I am not a morning person – ask my poor dad who has had cold coffee in the morning because I wasn’t fully awake when I got up to make it for him before he went to work and forgot to let the esspresso machine warm up. On the contrary I’m a good night owl – maybe not so much now as I used to be (thank you Tim who talked sense into me). Generally, I go to bed at a decent hour, but if I’m reading a book that I am wrapped up in it is impossible for me to go to sleep. I stayed up reading Jane Eyre until five a.m. on morning.
Last night was a night like that. I was tired, hardly could keep my eyes open, but picked up the book I was in the middle of anyways. Now, I’m a Nicholas Sparks fan, I have been since I watched The Notebook, but I hadn’t read much of his recently. Then I saw that a new movie based off one of his books was coming out. Then I saw the book at the library two days ago – though I must have seen it a thousand times – and picked it up.

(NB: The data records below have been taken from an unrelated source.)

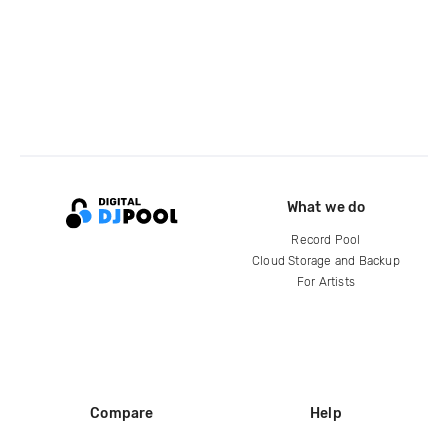
What we do
Record Pool
Cloud Storage and Backup
For Artists
Compare
Help
DJ City
Help Center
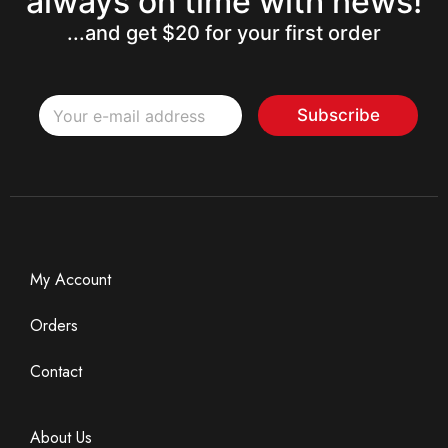
always on time with news!
...and get $20 for your first order
*
E
E
Subscribe
m
m
a
a
i
i
l
l
*
*
My Account
Orders
Contact
About Us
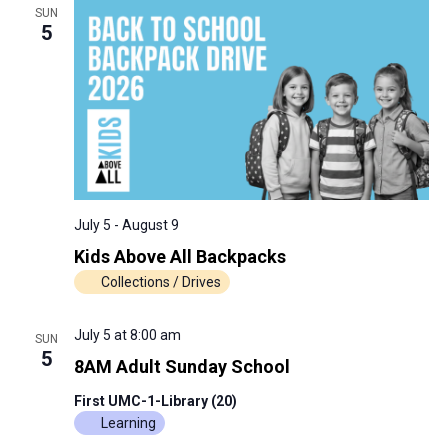
SUN
5
July 5
-
August 9
Kids Above All Backpacks
Collections / Drives
July 5 at 8:00 am
SUN
5
8AM Adult Sunday School
First UMC-1-Library (20)
Learning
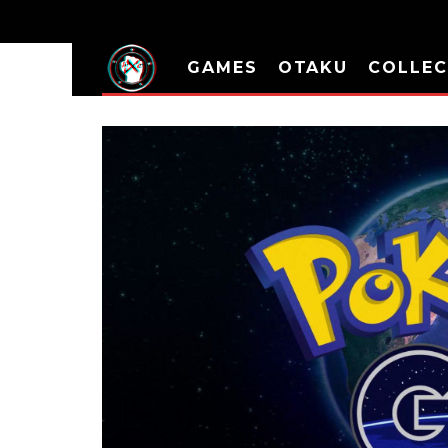
GAMES
OTAKU
COLLEC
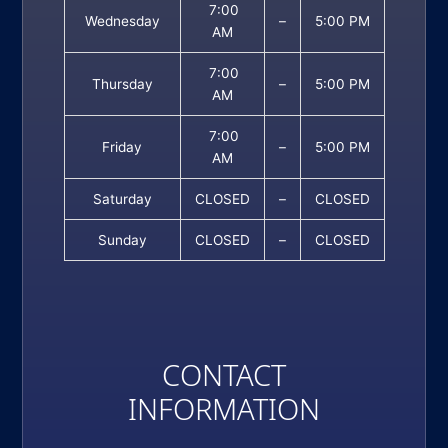
7:00
Wednesday
–
5:00 PM
AM
7:00
Thursday
–
5:00 PM
AM
7:00
Friday
–
5:00 PM
AM
Saturday
CLOSED
–
CLOSED
Sunday
CLOSED
–
CLOSED
CONTACT
INFORMATION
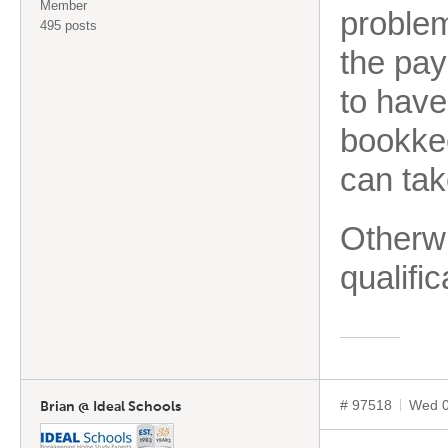
Member
problem
495 posts
the pay
to hav
bookkee
can tak
Otherwi
qualifi
# 97518
Wed 0
Brian @ Ideal Schools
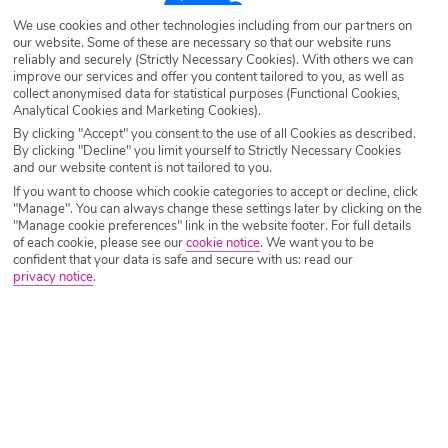
Destination
Sidari
We use cookies and other technologies including from our partners on
our website. Some of these are necessary so that our website runs
reliably and securely (Strictly Necessary Cookies). With others we can
improve our services and offer you content tailored to you, as well as
Airport
Any UK Airport
collect anonymised data for statistical purposes (Functional Cookies,
Analytical Cookies and Marketing Cookies).
By clicking "Accept" you consent to the use of all Cookies as described.
Nights
7 Nights
By clicking "Decline" you limit yourself to Strictly Necessary Cookies
and our website content is not tailored to you.
If you want to choose which cookie categories to accept or decline, click
"Manage". You can always change these settings later by clicking on the
Date
Select Date
"Manage cookie preferences" link in the website footer. For full details
of each cookie, please see our
cookie notice
.
We want you to be
confident that your data is safe and secure with us: read our
privacy notice
.
Passengers
1 Room: 2 Adults
SEARCH HOLIDAYS
A guide to the best restaurants in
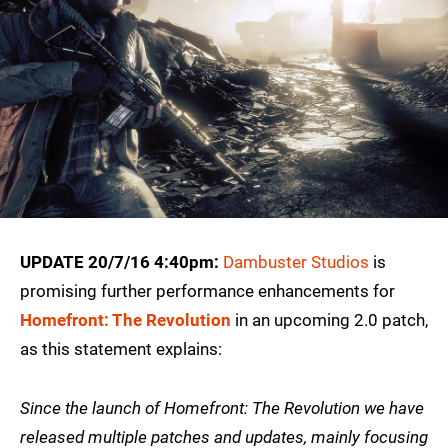
UPDATE 20/7/16 4:40pm:
Dambuster Studios
is
promising further performance enhancements for
Homefront: The Revolution
in an upcoming 2.0 patch,
as this statement explains:
Since the launch of Homefront: The Revolution we have
released multiple patches and updates, mainly focusing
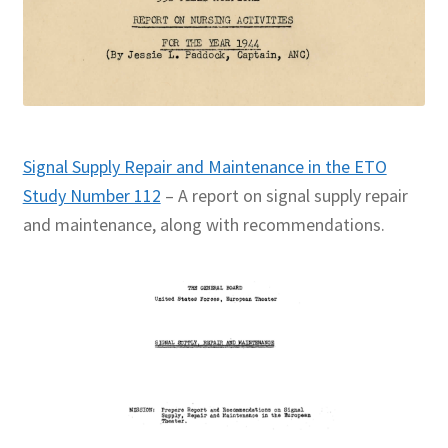
Signal Supply Repair and Maintenance in the ETO
Study Number 112
– A report on signal supply repair
and maintenance, along with recommendations.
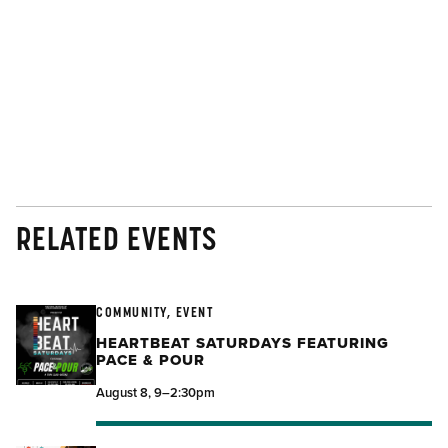
RELATED EVENTS
COMMUNITY, EVENT
HEARTBEAT SATURDAYS FEATURING
PACE & POUR
August 8, 9–2:30pm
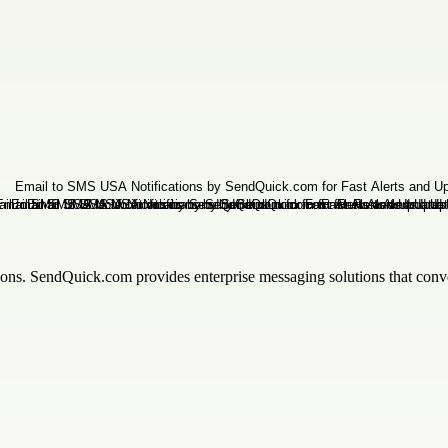
tions. SendQuick.com provides enterprise messaging solutions that conve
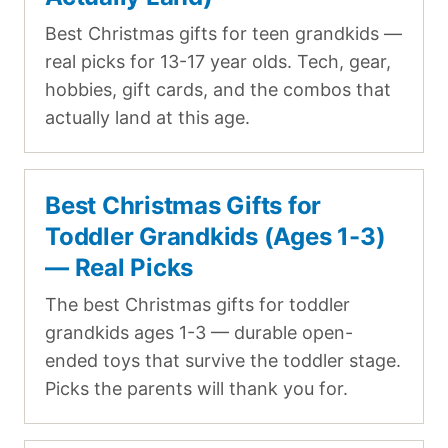
Best Christmas gifts for teen grandkids —
real picks for 13-17 year olds. Tech, gear,
hobbies, gift cards, and the combos that
actually land at this age.
Best Christmas Gifts for
Toddler Grandkids (Ages 1-3)
— Real Picks
The best Christmas gifts for toddler
grandkids ages 1-3 — durable open-
ended toys that survive the toddler stage.
Picks the parents will thank you for.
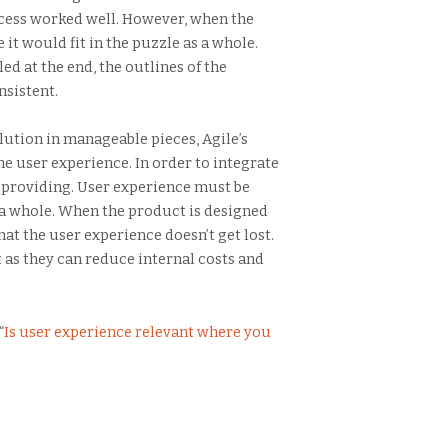
rocess worked well. However, when the
t would fit in the puzzle as a whole.
ed at the end, the outlines of the
nsistent.
lution in manageable pieces, Agile’s
e user experience. In order to integrate
 providing. User experience must be
as a whole. When the product is designed
hat the user experience doesn’t get lost.
t as they can reduce internal costs and
“
Is user experience relevant where you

I was up till 3 a.m. reading it.
This is definetely one of Spark’s best books yet. He has a way of capturing your emotions throughout his works and he has the ability to leave you in tears at the end.
The Last Song is a story of Veronica “Ronnie” Miller who is forced to spend the summer with her estranged father. Ever since he left his family she has been bitter towards him, to the extent of avoiding piano playing, something that she would do with her Julliard teaching father and not answering his calls or opening his letters.

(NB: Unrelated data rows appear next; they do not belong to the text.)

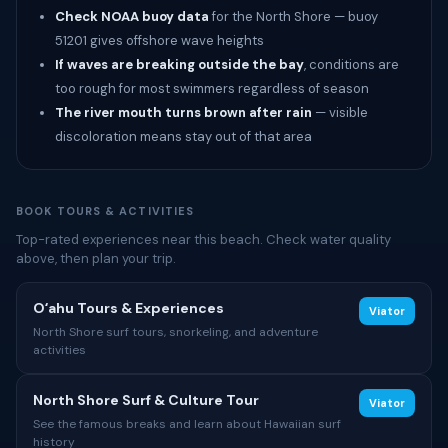
Check NOAA buoy data
for the North Shore — buoy
51201 gives offshore wave heights
If waves are breaking outside the bay
, conditions are
too rough for most swimmers regardless of season
The river mouth turns brown after rain
— visible
discoloration means stay out of that area
BOOK TOURS & ACTIVITIES
Top-rated experiences near this beach. Check water quality
above, then plan your trip.
Oʻahu Tours & Experiences
Viator
North Shore surf tours, snorkeling, and adventure
activities
North Shore Surf & Culture Tour
Viator
See the famous breaks and learn about Hawaiian surf
history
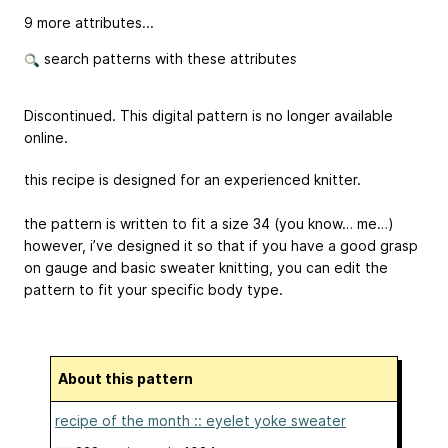
9 more attributes...
search patterns with these attributes
Discontinued. This digital pattern is no longer available
online.
this recipe is designed for an experienced knitter.
the pattern is written to fit a size 34 (you know… me…)
however, i’ve designed it so that if you have a good grasp
on gauge and basic sweater knitting, you can edit the
pattern to fit your specific body type.
About this pattern
recipe of the month :: eyelet yoke sweater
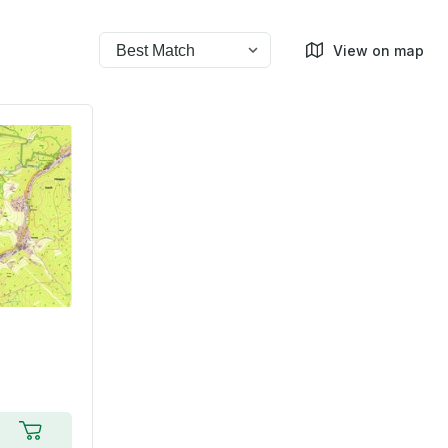
View on map
Add to cart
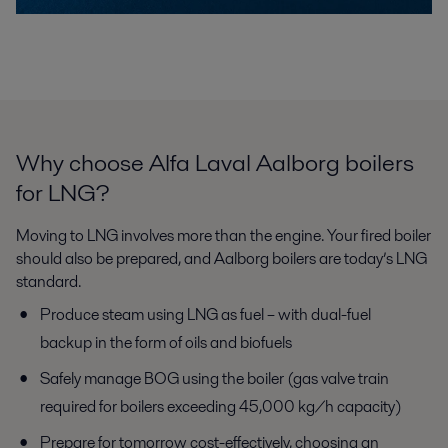
Why choose Alfa Laval Aalborg boilers
for LNG?
Moving to LNG involves more than the engine. Your fired boiler
should
also be prepared, and Aalborg boilers are today’s LNG
standard.
Produce steam using LNG as fuel – with dual-fuel
backup in the
form of oils and biofuels
Safely manage BOG using the boiler (gas valve train
required for
boilers exceeding 45,000 kg/h capacity)
Prepare for tomorrow cost-effectively, choosing an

At the same time it is a story of Ronnie’s dad Steve and his search for God and the connection with his children that he had lost all those years ago.
Ronnie has become rebellious and continually fights with her mom, but something is different about her father and eventually she opens up to him and begins to make up for all of the years that she shunned him.
It is a summer that changes the lives of Ronnie, her father and her brother as they come to know each other more and of course…Ronnie falls in love – it is a Nicholas Sparks novel after all. But even though things seem to be looking up at the same time they are coming apart.
A beautifully written book charged with emotions it is told from multiple point of views that brings the reader closer to the characters. In the end this story of “the summer she’d been betrayed, the summer she’d been arrested, the summer she’d fallen in love” left me in tears and contemplating life as Spark’s novels aways do.